The DEEP-Dig (DEcEPtion DIGging) method tricks hackers onto a decoy site set up to record whatever sneaky tactics are thrown at it. This information is then fed into a computer, where it is analyzed to produce clues on how to identify and fend off future hacking attacks.
University of Texas at Dallas computer scientists presented papers on their wily new work at the annual Computer Security Applications Conference in December in Puerto Rico and at the Hawaii International Conference of System Sciences.
Furtively obtaining information from hackers that can later be used against them is a rapidly growing cybersecurity field known as deception technology. This cunning approach encourages those working in cybersecurity to view cyber-attacks in a whole new light.
“There are criminals trying to attack our networks all the time, and normally we view that as a negative thing,” said Dr Kevin Hamlen, Eugene McDermott Professor of Computer Science.
“Instead of blocking them, maybe what we could be doing is viewing these attackers as a source of free labor. They’re providing us data about what malicious attacks look like. It’s a free source of highly prized data.”

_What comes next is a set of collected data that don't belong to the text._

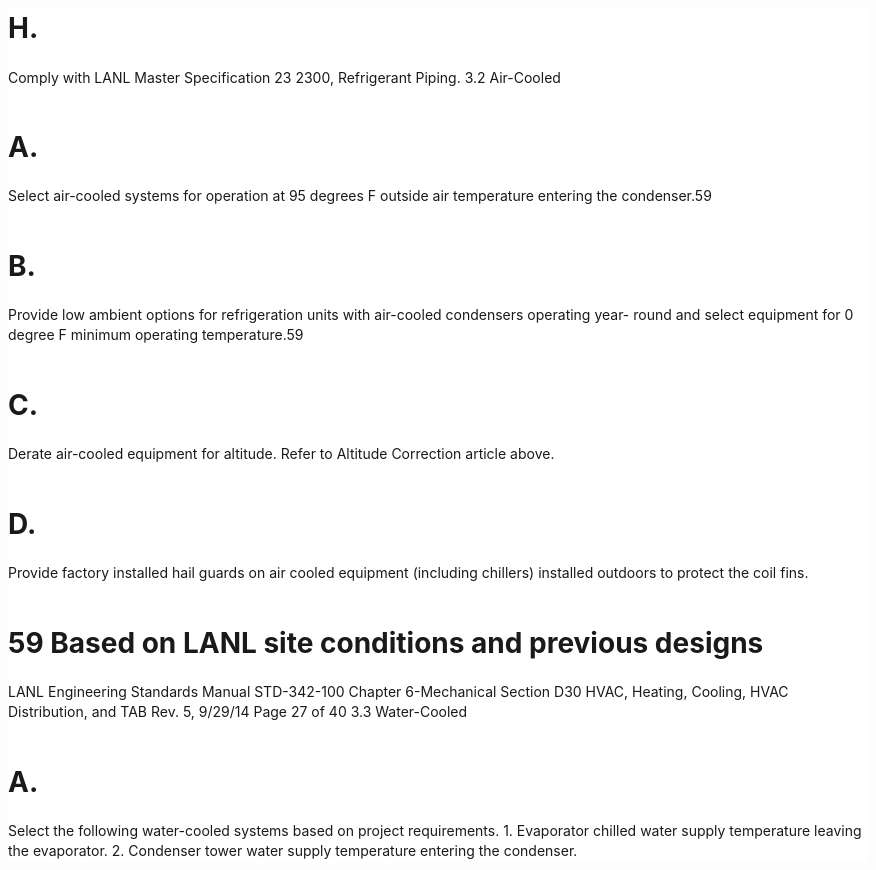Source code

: 
# H.

Comply with LANL Master Specification 23 2300, Refrigerant Piping.
3.2
Air-Cooled


# A.

Select air-cooled systems for operation at 95 degrees F outside air temperature entering the
condenser.59


# B.

Provide low ambient options for refrigeration units with air-cooled condensers operating year-
round and select equipment for 0 degree F minimum operating temperature.59


# C.

Derate air-cooled equipment for altitude.  Refer to Altitude Correction article above.


# D.

Provide factory installed hail guards on air cooled equipment (including chillers) installed
outdoors to protect the coil fins.


# 59  Based on LANL site conditions and previous designs

LANL Engineering Standards Manual STD-342-100
Chapter 6-Mechanical
Section D30 HVAC, Heating, Cooling, HVAC Distribution, and TAB
Rev. 5, 9/29/14
Page 27 of 40
3.3
Water-Cooled


# A.

Select the following water-cooled systems based on project requirements.
1.
Evaporator chilled water supply temperature leaving the evaporator.
2.
Condenser tower water supply temperature entering the condenser.
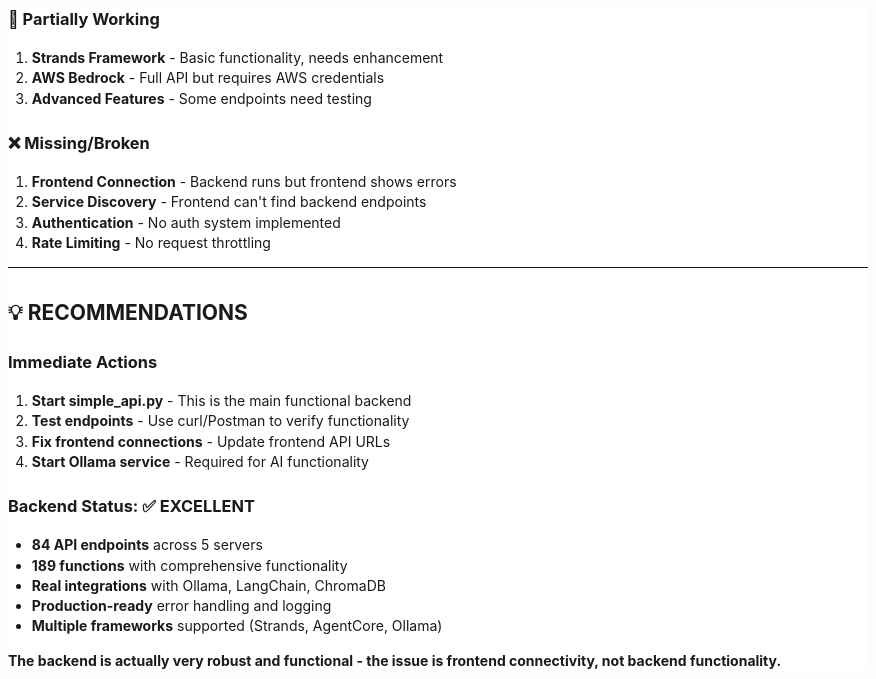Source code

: ### **🔶 Partially Working**
1. **Strands Framework** - Basic functionality, needs enhancement
2. **AWS Bedrock** - Full API but requires AWS credentials
3. **Advanced Features** - Some endpoints need testing

### **❌ Missing/Broken**
1. **Frontend Connection** - Backend runs but frontend shows errors
2. **Service Discovery** - Frontend can't find backend endpoints
3. **Authentication** - No auth system implemented
4. **Rate Limiting** - No request throttling

---

## 💡 **RECOMMENDATIONS**

### **Immediate Actions**
1. **Start simple_api.py** - This is the main functional backend
2. **Test endpoints** - Use curl/Postman to verify functionality
3. **Fix frontend connections** - Update frontend API URLs
4. **Start Ollama service** - Required for AI functionality

### **Backend Status: ✅ EXCELLENT**
- **84 API endpoints** across 5 servers
- **189 functions** with comprehensive functionality
- **Real integrations** with Ollama, LangChain, ChromaDB
- **Production-ready** error handling and logging
- **Multiple frameworks** supported (Strands, AgentCore, Ollama)

**The backend is actually very robust and functional - the issue is frontend connectivity, not backend functionality.**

Privacy restrictions can make it difficult for researchers to obtain sufficient data on attackers' tactics to create effective defense strategies. DEEP-Dig functions like a spy in the attacking camp, gathering up valuable real-time information on how hackers strike.
Dr. Gbadebo Ayoade, who presented the scientists' findings in Puerto Rico and Hawaii, said that having more data will make it easier to detect when an attack is under way.
“We’re using the data from hackers to train the machine to identify an attack,” said Ayoade. “We’re using deception to get better data.”
Dr Latifur Khan, professor of computer science at UT Dallas, said "attackers will feel they're successful" when they encounter the decoy site stocked with disinformation.
Mirroring the cyber-criminal’s domain-spoofing technique and using it against them to gain a window into their activity might appear like poetic justice; to Khan, it's simply another roll of the dice.
Describing the ongoing online battle between the lawless and the law-abiding, Khan said: "It's an endless game."